*** Block opens ***

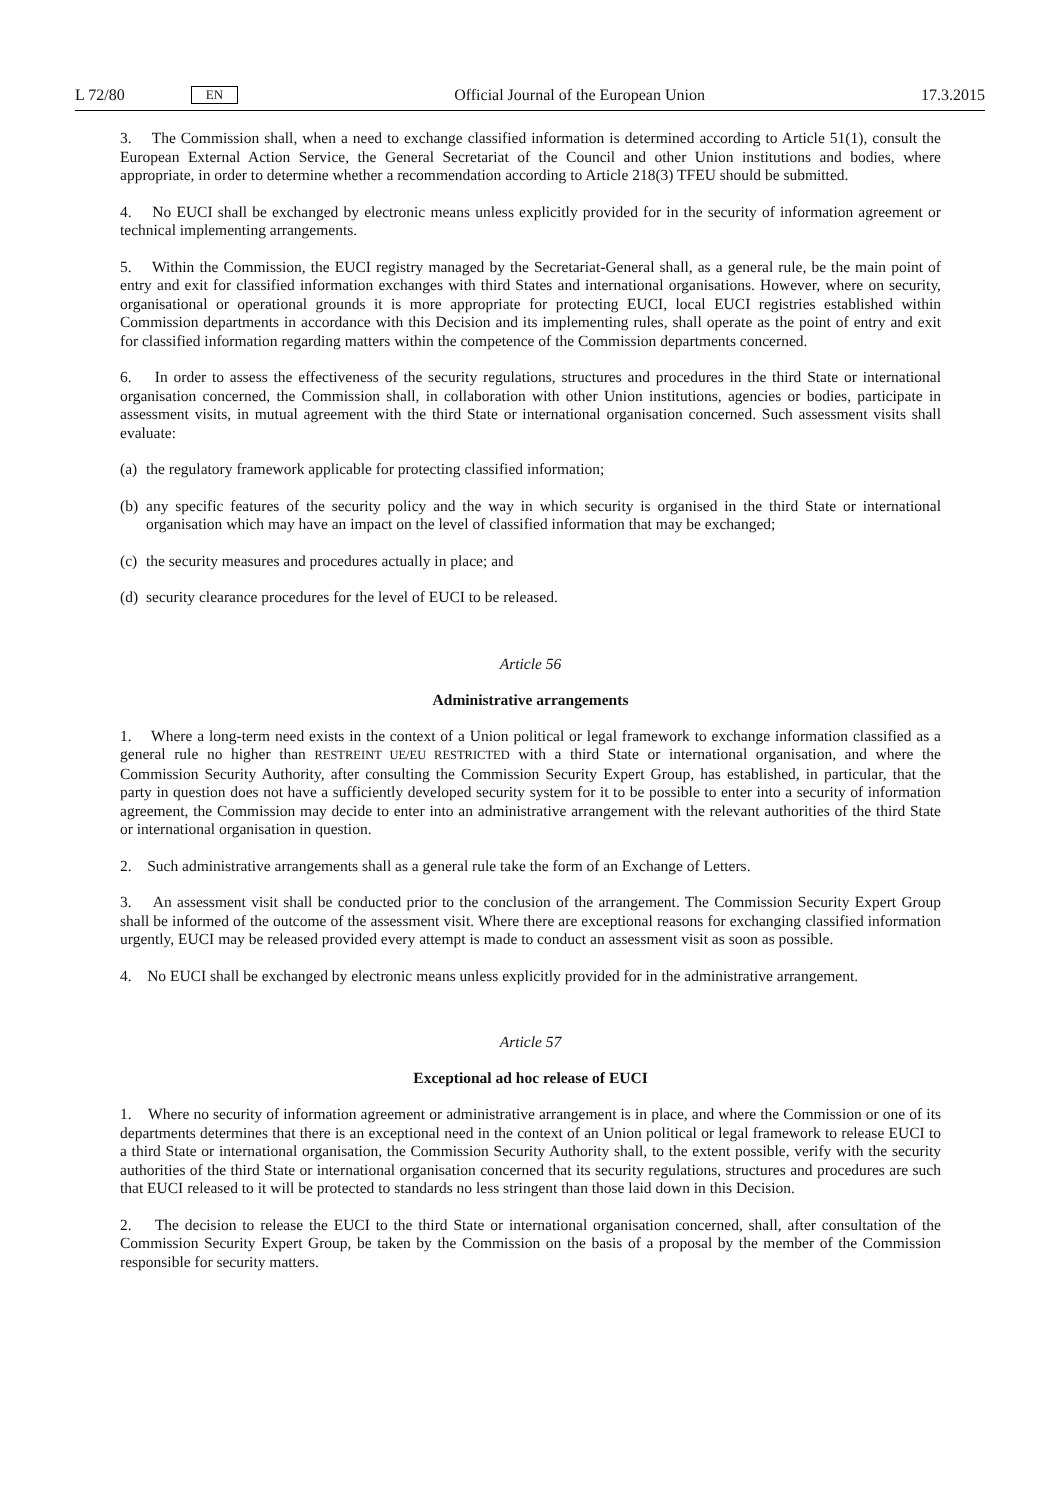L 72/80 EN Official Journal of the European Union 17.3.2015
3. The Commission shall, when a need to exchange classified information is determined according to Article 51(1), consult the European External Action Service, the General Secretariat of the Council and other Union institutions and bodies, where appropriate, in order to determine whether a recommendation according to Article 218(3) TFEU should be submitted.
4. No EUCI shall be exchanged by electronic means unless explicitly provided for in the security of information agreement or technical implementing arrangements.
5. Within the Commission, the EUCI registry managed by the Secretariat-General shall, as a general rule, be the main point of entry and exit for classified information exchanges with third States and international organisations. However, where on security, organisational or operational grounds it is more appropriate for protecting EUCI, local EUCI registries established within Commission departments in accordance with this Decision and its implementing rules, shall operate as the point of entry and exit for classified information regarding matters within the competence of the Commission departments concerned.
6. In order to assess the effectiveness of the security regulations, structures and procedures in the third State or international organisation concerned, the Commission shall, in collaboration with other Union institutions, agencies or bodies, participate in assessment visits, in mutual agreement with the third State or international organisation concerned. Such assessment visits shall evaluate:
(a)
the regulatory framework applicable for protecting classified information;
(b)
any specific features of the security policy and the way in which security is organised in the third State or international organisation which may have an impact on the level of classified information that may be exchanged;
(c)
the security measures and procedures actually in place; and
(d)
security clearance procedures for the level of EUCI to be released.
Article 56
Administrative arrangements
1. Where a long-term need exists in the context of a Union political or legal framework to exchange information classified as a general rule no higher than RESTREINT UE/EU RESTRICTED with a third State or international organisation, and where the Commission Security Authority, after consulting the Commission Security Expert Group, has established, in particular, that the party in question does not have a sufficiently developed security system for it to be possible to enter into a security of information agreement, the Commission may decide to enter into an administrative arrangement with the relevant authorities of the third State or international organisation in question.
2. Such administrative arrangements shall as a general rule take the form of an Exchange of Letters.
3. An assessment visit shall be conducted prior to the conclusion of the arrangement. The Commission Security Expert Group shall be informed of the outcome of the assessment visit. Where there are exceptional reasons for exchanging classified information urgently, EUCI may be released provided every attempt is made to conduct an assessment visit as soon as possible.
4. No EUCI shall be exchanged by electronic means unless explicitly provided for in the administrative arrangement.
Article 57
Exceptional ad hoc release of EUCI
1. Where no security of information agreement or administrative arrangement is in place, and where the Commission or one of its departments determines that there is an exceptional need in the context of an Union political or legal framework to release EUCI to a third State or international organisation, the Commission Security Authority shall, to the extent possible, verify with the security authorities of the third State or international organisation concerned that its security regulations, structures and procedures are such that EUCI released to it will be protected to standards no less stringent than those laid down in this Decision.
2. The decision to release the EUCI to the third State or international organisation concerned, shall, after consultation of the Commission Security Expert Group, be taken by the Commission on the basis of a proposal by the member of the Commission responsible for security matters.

*** Block closes ***
*** Block opens ***

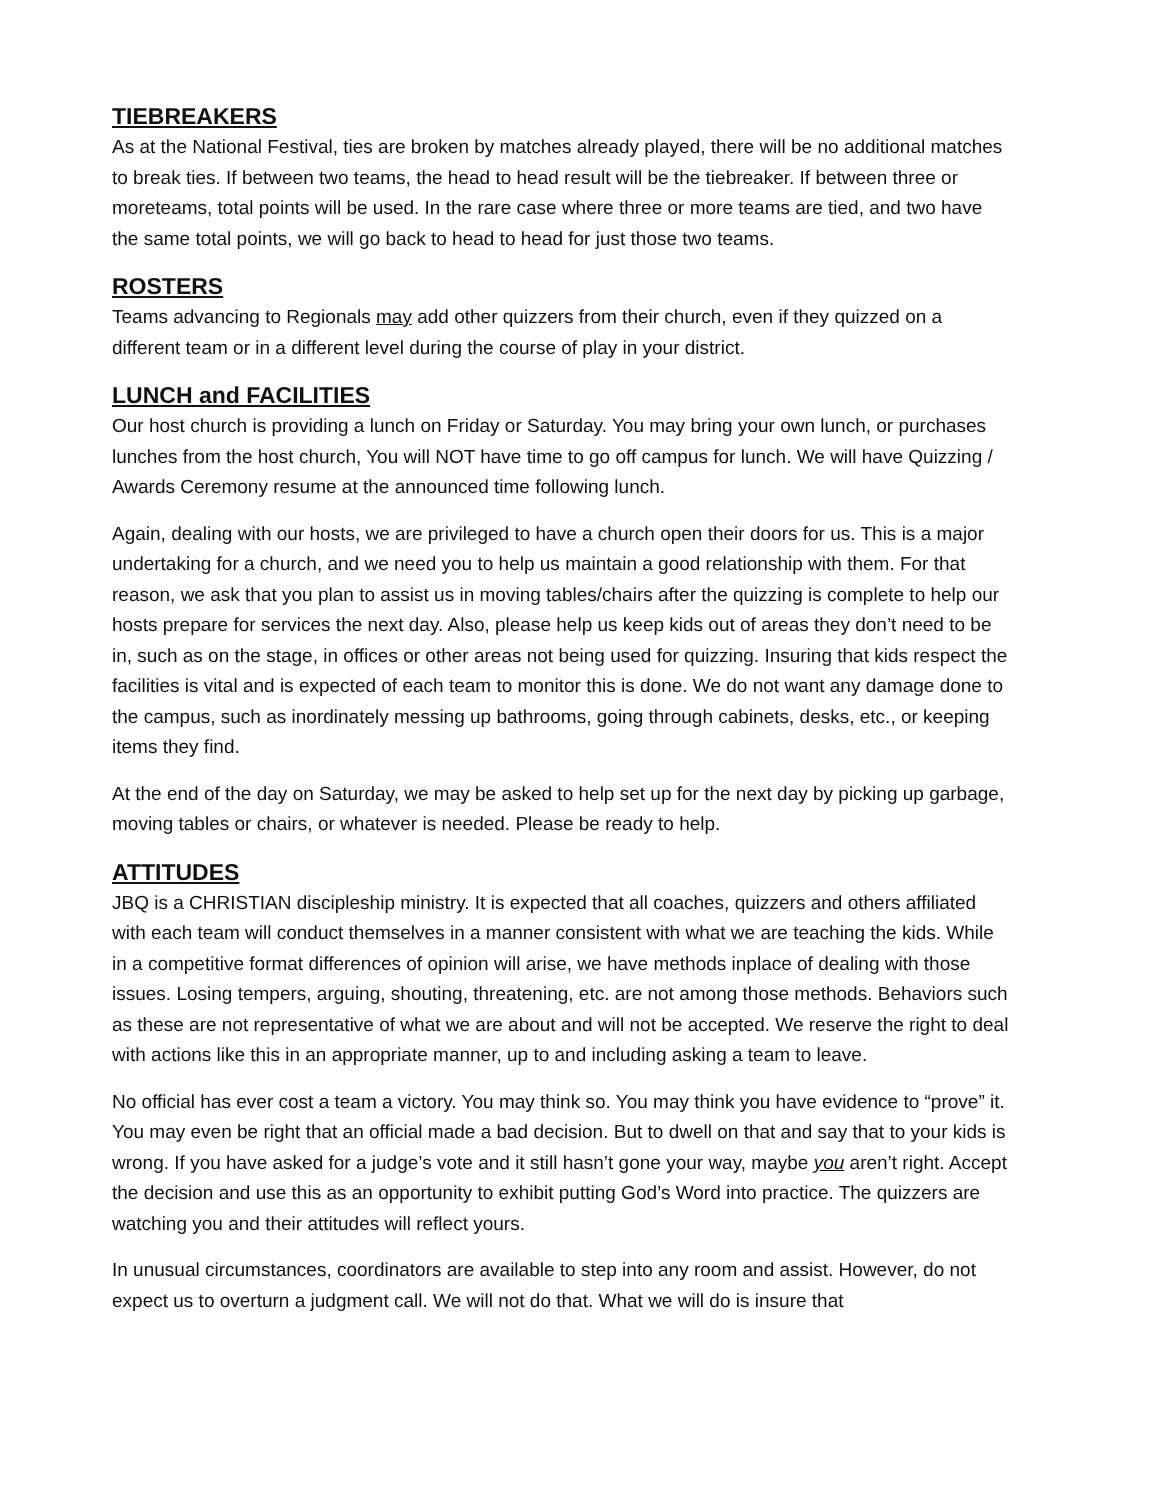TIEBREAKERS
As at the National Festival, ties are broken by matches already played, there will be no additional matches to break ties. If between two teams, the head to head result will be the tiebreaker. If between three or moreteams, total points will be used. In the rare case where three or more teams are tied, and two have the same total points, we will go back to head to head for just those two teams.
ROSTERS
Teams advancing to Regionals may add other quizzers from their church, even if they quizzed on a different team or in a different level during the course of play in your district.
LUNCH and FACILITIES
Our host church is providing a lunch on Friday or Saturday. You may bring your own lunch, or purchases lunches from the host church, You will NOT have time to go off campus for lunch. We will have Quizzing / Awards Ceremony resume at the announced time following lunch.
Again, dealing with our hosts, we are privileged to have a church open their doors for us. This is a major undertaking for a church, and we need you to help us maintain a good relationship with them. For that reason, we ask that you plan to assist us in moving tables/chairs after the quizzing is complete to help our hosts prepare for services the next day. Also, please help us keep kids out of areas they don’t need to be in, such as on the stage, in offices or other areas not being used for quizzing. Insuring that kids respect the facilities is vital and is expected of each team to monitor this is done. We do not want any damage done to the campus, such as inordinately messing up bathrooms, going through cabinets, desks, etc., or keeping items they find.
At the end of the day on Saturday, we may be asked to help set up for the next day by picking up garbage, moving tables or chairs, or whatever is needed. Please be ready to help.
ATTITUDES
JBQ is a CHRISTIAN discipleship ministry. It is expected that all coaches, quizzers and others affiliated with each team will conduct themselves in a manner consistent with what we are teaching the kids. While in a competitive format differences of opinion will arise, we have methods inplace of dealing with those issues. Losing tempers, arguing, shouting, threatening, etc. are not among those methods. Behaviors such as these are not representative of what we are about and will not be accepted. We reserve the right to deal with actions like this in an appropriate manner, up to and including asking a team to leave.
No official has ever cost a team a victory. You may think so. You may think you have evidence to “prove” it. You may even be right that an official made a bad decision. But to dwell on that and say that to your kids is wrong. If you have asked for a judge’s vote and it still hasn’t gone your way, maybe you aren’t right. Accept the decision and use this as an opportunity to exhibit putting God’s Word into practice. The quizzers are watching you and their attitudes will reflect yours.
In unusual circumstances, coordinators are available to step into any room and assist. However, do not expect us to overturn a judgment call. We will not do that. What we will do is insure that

*** Block closes ***
*** Block opens ***

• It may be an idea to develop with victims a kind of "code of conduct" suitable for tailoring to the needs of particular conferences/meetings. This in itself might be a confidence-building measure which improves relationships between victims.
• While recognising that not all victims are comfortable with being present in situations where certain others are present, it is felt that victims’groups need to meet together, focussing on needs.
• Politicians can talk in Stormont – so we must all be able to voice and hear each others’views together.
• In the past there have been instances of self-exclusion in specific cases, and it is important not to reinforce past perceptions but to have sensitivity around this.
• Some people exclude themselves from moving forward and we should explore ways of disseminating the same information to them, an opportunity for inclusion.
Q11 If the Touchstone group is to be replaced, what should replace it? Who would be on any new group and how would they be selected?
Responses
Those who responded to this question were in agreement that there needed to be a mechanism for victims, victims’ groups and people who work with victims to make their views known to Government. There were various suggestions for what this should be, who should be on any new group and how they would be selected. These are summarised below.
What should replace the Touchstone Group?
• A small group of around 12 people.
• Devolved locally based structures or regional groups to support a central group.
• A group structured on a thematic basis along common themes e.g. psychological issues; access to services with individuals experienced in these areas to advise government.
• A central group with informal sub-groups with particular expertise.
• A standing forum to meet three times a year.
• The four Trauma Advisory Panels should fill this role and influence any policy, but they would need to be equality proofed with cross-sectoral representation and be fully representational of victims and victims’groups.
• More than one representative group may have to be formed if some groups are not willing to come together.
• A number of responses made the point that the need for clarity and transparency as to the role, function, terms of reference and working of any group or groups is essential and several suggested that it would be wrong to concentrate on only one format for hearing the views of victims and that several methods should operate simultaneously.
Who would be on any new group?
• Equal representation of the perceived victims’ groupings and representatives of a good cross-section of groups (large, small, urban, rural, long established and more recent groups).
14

*** Block closes ***

◆ Prompt
Show the lines of the listing above with "bodies".

◆ Result below
3. The Commission shall, when a need to exchange classified information is determined according to Article 51(1), consult the European External Action Service, the General Secretariat of the Council and other Union institutions and bodies, where appropriate, in order to determine whether a recommendation according to Article 218(3) TFEU should be submitted.
6. In order to assess the effectiveness of the security regulations, structures and procedures in the third State or international organisation concerned, the Commission shall, in collaboration with other Union institutions, agencies or bodies, participate in assessment visits, in mutual agreement with the third State or international organisation concerned. Such assessment visits shall evaluate:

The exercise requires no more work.